Art.2. Dit besluit heeft uitwerking met ingang van 1 januari 2025.
Art. 3. De minister bevoegd voor Werk en de minister bevoegd voor Sociale Zaken zijn, ieder wat hem betreft, belast met de uitvoering van dit besluit.
Nota
(1) Verwijzingen naar het Belgisch Staatsblad:
Wet van 29 juni 1981, Belgisch Staatsblad van 2 juli 1981.
Programmawet van 22 december 2003, Belgisch Staatsblad van 31 december 2003.
Wet van 20 maart 2023, Belgisch Staatsblad van 6 april 2023.
Bijzondere-machtenbesluit nr. 37 van 24 juni 2020, Belgisch Staatsblad van 3 juli 2020.
Koninklijk besluit van 18 juli 2002, Belgisch Staatsblad van 22 augustus 2002.
Koninklijk besluit van 1 september 2006, Belgisch Staatsblad van 11 september 2006.

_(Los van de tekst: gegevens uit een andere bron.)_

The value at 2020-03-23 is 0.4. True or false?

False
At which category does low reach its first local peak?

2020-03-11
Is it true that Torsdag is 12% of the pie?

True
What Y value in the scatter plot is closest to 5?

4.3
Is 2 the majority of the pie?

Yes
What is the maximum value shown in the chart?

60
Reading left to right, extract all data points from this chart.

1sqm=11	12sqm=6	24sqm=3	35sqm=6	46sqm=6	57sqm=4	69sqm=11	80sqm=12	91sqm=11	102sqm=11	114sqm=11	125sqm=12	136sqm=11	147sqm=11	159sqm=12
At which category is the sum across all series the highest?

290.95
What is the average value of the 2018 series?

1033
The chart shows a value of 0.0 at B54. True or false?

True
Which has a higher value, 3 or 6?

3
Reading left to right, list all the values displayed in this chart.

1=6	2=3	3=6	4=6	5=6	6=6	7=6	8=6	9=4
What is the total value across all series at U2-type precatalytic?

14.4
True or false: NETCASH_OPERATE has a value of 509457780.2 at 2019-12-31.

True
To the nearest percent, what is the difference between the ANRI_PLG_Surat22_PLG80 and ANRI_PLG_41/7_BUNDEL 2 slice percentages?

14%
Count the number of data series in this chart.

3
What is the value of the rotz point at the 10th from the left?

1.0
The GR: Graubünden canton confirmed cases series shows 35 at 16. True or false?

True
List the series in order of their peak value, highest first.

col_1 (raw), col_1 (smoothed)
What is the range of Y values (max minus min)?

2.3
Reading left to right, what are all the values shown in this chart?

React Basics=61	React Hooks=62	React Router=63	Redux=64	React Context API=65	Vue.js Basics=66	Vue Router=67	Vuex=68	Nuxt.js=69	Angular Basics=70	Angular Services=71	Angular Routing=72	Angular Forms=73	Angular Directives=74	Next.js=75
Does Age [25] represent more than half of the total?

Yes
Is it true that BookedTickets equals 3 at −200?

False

Koninklijk besluit van 13 juni 2010, Belgisch Staatsblad van 25 juni 2010.
Koninklijk besluit van 29 juni 2014, Belgisch Staatsblad van 11 juli 2014.
Koninklijk besluit van 15 maart 2017, Belgisch Staatsblad van 27 maart 2017.
Koninklijk besluit van 23 maart 2022, Belgisch Staatsblad van 4 april 2022.
Koninklijk besluit van 1 mei 2022, Belgisch Staatsblad van 16 mei 2022.
Koninklijk besluit van 31 mei 2023, Belgisch Staatsblad van 8 juni 2023.